Historisches Leichtathletik-Trikot an Eintracht-Archiv übergeben

Das Trikot soll einen besonderen Platz im Stadion bekommen.

Symbolbild.
Symbolbild. Foto: Sina Rühland

Braunschweig. Ein historisches Leichtathletik-Trikot übergab die Fanabteilung jetzt an das Eintracht-Archiv. Der Vorsitzende der Fanabteilung, Mario Goldmann überreicht Archivar Wolf-Rüdiger Busch das über 80 Jahre alte Jersey aus der Zeit des Ausnahmeathleten Rudolf Harbig. Harbig verhalf Eintrachts Leichtathletikabteilung zu einem deutlichen Aufschwung und stellte viele Vereinsrekorde auf, die zum Teil mehr als ein halbes Jahrhundert hielten. Dies teilt Eintracht Braunschweig mit.


„Das Trikot ist eine echte Bereicherung und wird einen besonderen Platz im Stadion bekommen. Ich danke der Fanabteilung für dieses historisch besondere Zeitzeugnis“, erklärt Busch. Die Leichtathletikabteilung des BTSV Eintracht von 1895 e.V. hatte 1940 durch den Eintritt von „Laufwunder“ Rudolf Harbig einen Weltrekordläufer in ihren Reihen (unter anderem den 800 Meter-Weltrekord 1939 in Mailand). Er habe in seiner Zeit bei der Eintracht in kleineren Vereinen und in Schulen den Nachwuchs trainiert, um seine Erfahrung, sein Wissen und seine Begeisterung für den Sport an die Jugend weiterzugeben.

„Ich möchte unserem Abteilungsmitglied Ingo Hagedorn herzlich danken, der dieses historische Jersey für den Verein sehr aufmerksam gesichert hat“, ergänzt Mario Goldmann.

Historisches Dokument aus der NS-Zeit


Wenige Wochen vor der Deutschen Leichtathletikmeisterschaft 2021, die erneut in Braunschweig ausgetragen wird, bekomme das Archiv Zuwachs. „Wir hätten dies auch gern im Zuge der Meisterschaft den möglichen Zuschauern präsentiert. Aufgrund der Pandemie wird die Meisterschaft voraussichtlich ohne Leichtathletik-Fans stattfinden“, bedauert Busch.

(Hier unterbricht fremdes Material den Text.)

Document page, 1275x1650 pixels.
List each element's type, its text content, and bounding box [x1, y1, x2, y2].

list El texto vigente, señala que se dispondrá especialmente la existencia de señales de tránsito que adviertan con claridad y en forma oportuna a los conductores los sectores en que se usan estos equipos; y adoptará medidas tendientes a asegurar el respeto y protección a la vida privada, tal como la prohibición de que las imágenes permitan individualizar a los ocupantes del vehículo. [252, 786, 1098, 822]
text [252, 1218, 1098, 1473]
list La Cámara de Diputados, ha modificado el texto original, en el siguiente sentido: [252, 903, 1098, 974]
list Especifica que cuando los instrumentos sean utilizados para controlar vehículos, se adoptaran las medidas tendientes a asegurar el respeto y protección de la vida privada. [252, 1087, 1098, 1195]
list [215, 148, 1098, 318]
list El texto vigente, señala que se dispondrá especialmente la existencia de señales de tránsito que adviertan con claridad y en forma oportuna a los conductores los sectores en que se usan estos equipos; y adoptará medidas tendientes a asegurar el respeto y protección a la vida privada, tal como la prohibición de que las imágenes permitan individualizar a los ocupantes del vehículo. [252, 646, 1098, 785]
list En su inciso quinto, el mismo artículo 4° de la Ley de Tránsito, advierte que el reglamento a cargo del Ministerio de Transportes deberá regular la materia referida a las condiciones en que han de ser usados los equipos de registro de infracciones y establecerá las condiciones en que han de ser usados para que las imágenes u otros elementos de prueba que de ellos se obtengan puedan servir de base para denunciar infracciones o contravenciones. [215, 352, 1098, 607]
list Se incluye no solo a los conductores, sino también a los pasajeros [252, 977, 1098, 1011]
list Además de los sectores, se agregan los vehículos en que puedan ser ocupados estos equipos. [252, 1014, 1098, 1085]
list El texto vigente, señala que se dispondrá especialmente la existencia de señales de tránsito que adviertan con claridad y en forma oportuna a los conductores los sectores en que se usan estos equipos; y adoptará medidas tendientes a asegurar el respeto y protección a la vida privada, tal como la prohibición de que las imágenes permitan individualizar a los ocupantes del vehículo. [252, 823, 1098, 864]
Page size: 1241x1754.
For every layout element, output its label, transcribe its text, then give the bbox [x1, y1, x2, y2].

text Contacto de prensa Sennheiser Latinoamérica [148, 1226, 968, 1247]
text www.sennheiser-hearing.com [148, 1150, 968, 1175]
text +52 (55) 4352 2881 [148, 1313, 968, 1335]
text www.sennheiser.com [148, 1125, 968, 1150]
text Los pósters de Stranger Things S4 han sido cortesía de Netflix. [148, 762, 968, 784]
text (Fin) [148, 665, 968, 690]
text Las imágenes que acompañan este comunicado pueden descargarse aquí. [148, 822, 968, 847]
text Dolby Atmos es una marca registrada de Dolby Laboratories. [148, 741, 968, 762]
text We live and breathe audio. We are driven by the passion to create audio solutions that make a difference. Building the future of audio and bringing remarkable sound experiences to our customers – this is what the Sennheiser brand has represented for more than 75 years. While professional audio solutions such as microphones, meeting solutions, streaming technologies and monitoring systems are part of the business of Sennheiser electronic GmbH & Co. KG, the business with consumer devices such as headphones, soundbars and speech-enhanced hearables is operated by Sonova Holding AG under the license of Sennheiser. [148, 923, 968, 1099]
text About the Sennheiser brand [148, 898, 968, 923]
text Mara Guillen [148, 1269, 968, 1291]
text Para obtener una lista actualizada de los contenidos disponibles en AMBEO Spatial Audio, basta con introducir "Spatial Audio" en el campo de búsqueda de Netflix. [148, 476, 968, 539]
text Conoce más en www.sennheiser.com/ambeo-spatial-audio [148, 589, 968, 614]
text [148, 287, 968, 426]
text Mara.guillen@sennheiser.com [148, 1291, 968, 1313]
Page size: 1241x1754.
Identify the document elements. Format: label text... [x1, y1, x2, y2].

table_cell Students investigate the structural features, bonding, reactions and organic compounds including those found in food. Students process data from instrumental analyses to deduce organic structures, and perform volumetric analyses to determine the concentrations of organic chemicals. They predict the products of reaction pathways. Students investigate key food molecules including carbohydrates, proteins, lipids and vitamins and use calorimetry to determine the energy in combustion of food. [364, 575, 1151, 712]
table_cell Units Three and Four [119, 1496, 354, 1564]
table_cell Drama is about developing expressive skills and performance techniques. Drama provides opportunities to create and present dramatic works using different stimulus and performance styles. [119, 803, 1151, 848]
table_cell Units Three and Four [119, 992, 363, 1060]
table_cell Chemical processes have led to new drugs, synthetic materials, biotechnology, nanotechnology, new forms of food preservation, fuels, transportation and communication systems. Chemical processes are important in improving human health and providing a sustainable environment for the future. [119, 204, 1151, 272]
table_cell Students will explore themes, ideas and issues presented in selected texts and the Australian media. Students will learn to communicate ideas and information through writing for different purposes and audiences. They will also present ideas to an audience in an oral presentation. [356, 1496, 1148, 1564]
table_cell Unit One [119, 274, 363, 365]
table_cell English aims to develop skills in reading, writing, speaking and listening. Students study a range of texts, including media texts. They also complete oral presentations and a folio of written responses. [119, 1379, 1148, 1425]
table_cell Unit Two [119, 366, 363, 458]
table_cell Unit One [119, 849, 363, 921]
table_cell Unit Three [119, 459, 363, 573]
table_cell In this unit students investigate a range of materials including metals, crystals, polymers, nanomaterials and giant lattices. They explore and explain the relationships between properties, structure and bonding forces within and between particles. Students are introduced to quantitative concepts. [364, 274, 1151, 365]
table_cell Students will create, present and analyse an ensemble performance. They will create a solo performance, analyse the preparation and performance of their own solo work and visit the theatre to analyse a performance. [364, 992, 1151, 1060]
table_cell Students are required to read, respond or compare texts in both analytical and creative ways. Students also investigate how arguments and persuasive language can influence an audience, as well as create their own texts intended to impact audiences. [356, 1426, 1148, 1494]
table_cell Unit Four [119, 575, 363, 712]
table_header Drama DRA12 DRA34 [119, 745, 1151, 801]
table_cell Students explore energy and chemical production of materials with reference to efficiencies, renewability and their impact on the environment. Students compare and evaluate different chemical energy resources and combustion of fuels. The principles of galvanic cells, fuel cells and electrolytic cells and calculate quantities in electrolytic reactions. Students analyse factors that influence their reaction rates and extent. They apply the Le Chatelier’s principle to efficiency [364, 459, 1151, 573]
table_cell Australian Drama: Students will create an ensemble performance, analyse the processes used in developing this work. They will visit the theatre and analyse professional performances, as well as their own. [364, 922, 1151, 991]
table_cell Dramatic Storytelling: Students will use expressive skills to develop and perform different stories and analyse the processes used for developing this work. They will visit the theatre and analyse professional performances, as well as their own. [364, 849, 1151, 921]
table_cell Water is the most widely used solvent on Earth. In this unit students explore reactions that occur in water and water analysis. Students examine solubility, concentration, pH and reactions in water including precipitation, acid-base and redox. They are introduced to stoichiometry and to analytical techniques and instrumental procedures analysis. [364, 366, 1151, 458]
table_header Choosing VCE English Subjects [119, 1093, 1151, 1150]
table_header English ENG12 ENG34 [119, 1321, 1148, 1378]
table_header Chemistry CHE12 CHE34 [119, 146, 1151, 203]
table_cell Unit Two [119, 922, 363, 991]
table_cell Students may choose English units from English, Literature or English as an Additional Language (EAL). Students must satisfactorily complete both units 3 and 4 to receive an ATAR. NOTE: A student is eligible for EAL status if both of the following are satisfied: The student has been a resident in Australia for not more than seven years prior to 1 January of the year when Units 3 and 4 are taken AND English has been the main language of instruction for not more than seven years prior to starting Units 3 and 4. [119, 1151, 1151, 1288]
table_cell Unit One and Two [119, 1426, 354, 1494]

Bei dem 80 Jahre alten Jersey handele es sich um ein historisches Dokument aus der NS-Zeit. Für eine kritische Betrachtung von Eintracht Braunschweig in dieser Zeit empfehle der Verein das Buch "Es ist fürs Vaterland, wenns auch nur Spiel erscheint." Studien zur Geschichte von Eintracht Braunschweig in der NS-Zeit von Gerhard Gizler. Der Verein Eintracht Braunschweig spreche sich gegen jede Form von Diskriminierung sowie rassistischem und extremistischem Denken aus.